SOURCE EXTRACT:
====
Oil Tumbles Below $60 As Saudis Cut Prices In A Market Rout

Benchmark Brent futures are trading below $63 and shed more than 10% last week. They were down another 4.7% at one point on Monday.

Oil — along with other industrial and agricultural commodities, as well as equities — has been driven sharply lower in recent sessions as the wave of tariffs torpedoed appetite for risk. (Photo source: Bloomberg)

Oil posted a third steep decline — with the US benchmark falling below $60 a barrel — as another plunge across financial markets was compounded by Saudi Arabia making some of the biggest cuts in years to its flagship oil price.

The plunge in just a few days is threatening the coffers of oil-producing nations that need far higher prices to meet their budgets. At the same time, it will take some of the sting out of inflationary pressures from Donald Trump’s tariffs on trade partners. Oil major BP Plc’s shares have declined as much as 20% in three trading sessions while companies across the US shale patch have been battered.

Over the weekend, Saudi Arabia slashed the price of its key Arab Light crude to Asia — the top market — by the most since 2022, adding supply concerns to a deteriorating demand outlook. The kingdom’s price move was bigger than traders expected, and came atop a surprise output hike from Saudi-led OPEC+ last week.
====
AIM OF THE TASK: In the oil price article, by how much did Saudi Arabia cut the price of its Arab Light crude to Asia? The rows have no connection to the oil price article.

SOURCE MATERIAL:
====
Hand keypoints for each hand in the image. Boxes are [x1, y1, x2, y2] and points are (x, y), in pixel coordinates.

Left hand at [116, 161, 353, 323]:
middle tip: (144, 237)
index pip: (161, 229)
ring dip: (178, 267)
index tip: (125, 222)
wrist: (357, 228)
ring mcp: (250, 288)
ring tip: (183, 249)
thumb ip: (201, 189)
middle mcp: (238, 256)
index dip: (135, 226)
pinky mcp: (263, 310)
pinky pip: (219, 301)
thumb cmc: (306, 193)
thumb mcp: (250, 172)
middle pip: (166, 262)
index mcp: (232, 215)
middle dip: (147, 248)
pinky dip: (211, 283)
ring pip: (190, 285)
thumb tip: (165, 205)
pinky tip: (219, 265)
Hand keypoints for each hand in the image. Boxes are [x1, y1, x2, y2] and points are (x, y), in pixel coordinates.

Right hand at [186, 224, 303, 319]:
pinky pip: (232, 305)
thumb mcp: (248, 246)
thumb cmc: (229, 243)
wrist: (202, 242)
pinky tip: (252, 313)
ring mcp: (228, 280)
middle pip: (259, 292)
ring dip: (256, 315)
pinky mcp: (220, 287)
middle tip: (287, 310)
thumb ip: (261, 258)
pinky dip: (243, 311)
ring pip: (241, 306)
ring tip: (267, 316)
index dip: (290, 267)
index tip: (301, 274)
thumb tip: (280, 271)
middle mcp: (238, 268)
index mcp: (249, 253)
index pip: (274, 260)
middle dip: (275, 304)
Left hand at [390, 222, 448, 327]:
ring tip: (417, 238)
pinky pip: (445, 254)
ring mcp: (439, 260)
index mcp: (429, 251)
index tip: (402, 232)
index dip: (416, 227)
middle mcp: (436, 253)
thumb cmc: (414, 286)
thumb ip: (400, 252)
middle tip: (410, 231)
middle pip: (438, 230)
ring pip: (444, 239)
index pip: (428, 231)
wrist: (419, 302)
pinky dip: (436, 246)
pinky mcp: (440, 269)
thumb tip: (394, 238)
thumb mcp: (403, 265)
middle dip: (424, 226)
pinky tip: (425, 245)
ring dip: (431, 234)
====
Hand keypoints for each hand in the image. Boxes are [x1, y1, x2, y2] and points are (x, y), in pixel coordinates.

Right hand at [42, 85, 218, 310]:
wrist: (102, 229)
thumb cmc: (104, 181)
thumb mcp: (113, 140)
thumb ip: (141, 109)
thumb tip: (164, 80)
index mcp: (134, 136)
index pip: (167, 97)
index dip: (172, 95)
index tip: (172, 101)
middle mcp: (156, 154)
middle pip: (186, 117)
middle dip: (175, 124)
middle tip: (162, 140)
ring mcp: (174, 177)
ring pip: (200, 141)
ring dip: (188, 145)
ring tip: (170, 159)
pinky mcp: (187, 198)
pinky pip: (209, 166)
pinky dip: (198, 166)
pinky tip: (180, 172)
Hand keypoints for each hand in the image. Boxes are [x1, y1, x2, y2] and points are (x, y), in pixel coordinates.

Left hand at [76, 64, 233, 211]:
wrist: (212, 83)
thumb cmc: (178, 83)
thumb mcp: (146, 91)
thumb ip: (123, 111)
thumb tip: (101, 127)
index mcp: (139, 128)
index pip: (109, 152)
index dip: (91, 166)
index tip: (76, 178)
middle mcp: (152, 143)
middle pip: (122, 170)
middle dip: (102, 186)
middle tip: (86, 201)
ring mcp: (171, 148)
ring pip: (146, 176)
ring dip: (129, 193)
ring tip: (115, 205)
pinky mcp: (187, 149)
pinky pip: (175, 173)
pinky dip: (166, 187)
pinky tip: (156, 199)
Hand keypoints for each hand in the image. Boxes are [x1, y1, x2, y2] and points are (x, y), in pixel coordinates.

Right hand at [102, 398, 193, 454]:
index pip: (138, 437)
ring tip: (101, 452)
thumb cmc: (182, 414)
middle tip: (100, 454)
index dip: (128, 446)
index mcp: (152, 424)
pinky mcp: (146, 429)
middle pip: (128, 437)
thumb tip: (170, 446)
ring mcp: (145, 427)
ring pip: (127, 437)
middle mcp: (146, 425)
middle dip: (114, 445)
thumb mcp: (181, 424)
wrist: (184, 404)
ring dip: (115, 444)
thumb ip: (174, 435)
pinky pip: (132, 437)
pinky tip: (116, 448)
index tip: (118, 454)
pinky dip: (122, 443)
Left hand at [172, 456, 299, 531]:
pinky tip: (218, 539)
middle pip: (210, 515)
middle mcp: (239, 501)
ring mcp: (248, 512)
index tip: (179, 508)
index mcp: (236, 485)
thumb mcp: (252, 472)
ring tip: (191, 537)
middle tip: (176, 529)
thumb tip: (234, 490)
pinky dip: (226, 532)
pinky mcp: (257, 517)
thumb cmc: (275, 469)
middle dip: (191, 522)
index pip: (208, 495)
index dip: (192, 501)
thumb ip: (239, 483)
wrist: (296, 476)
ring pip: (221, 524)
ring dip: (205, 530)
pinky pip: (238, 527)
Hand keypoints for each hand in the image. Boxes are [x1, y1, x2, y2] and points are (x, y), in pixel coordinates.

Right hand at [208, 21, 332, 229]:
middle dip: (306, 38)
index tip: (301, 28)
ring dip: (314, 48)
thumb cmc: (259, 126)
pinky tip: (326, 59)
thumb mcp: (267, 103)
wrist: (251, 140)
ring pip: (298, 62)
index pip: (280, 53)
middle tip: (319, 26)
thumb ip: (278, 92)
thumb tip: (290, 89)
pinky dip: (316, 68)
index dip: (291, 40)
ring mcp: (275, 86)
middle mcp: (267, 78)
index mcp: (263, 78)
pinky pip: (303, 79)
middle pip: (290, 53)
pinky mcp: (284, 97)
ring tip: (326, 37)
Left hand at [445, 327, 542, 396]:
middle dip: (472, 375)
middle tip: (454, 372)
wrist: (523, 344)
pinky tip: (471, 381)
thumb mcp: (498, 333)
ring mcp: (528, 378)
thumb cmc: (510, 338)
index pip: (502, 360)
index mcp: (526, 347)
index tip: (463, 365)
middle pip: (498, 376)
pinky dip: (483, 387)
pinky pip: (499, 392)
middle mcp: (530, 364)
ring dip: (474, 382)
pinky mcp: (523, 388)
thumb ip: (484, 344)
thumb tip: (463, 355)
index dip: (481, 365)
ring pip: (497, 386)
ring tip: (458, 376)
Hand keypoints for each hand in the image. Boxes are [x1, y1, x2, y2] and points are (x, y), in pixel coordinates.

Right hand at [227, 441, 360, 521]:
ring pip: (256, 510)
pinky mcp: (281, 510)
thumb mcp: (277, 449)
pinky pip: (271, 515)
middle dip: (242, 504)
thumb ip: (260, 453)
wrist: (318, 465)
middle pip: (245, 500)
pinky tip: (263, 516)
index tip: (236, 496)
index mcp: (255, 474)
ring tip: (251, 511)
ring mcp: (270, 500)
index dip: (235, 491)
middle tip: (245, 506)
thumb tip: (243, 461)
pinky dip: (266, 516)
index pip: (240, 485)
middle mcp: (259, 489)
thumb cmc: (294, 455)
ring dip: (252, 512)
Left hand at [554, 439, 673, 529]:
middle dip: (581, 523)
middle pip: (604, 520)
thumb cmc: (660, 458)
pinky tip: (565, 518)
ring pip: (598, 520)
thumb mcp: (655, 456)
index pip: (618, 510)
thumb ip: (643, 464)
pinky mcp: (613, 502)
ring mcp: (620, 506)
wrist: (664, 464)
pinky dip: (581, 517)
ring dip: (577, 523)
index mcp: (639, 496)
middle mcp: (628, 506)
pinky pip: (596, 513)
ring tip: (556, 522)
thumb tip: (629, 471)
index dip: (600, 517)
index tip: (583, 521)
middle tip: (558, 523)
====
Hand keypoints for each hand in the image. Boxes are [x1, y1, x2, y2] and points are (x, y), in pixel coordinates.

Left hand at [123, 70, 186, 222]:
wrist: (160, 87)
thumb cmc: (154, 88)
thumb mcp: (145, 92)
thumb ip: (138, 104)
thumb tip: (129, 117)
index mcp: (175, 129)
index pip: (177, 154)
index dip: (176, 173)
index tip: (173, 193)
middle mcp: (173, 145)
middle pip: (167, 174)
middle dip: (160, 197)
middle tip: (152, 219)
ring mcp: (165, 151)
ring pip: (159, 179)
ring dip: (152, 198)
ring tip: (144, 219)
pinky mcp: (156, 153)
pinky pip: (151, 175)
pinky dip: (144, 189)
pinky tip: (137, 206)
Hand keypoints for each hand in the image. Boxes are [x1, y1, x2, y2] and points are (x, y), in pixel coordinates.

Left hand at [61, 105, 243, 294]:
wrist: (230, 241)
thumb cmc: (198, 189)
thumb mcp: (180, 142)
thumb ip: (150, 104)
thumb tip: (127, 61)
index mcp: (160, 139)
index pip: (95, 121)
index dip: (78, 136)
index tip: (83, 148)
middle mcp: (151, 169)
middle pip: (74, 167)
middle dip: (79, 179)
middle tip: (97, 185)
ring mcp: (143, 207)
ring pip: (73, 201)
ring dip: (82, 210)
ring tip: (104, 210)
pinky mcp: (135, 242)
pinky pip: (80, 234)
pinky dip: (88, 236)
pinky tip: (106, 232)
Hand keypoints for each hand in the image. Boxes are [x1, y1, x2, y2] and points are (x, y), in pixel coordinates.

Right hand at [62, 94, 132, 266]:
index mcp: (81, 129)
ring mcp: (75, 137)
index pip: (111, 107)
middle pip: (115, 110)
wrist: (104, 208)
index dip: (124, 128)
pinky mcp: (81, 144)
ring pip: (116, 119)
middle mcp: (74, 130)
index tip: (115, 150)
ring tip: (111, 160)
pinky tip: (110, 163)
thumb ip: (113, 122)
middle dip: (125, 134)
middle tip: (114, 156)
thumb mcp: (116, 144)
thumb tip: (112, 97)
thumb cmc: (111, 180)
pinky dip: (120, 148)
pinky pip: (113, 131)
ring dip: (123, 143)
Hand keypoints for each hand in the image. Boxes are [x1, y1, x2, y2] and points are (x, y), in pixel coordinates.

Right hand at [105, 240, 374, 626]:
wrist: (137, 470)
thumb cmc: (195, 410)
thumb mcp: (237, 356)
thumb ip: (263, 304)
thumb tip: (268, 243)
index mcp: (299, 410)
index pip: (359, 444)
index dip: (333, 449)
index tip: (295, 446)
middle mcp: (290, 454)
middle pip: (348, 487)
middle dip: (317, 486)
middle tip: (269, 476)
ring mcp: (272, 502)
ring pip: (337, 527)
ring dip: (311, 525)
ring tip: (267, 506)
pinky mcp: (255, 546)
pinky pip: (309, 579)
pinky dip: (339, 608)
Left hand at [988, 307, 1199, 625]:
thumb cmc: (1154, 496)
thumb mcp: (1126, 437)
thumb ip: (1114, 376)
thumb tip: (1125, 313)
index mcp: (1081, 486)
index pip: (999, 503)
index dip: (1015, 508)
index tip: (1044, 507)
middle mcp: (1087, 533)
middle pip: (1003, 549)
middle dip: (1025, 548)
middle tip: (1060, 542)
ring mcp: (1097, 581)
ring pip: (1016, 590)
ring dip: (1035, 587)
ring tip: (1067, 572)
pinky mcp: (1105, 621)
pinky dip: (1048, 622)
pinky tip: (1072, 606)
====
RESULT FOR THIS TASK: By the most since 2022.